Give again only those lines from the start of the entries through the line holding "545 ex. du nouveau supplément, et plus", leaving them as they are.

Top of PROVIDED DATA

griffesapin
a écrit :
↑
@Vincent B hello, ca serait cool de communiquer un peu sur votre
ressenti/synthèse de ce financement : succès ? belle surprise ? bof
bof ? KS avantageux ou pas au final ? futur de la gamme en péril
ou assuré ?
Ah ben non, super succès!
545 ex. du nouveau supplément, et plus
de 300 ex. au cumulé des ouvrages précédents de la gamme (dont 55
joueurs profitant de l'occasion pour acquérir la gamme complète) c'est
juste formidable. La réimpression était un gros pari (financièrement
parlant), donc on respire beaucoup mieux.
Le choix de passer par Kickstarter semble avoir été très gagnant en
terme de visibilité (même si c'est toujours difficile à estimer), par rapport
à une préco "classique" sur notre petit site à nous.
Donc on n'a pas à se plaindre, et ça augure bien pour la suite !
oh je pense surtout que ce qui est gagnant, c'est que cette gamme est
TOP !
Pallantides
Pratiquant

Bottom of PROVIDED DATA

* [REPLY TO THE EXERCISE]:
griffesapin
a écrit :
↑
@Vincent B hello, ca serait cool de communiquer un peu sur votre
ressenti/synthèse de ce financement : succès ? belle surprise ? bof
bof ? KS avantageux ou pas au final ? futur de la gamme en péril
ou assuré ?
Ah ben non, super succès!
545 ex. du nouveau supplément, et plus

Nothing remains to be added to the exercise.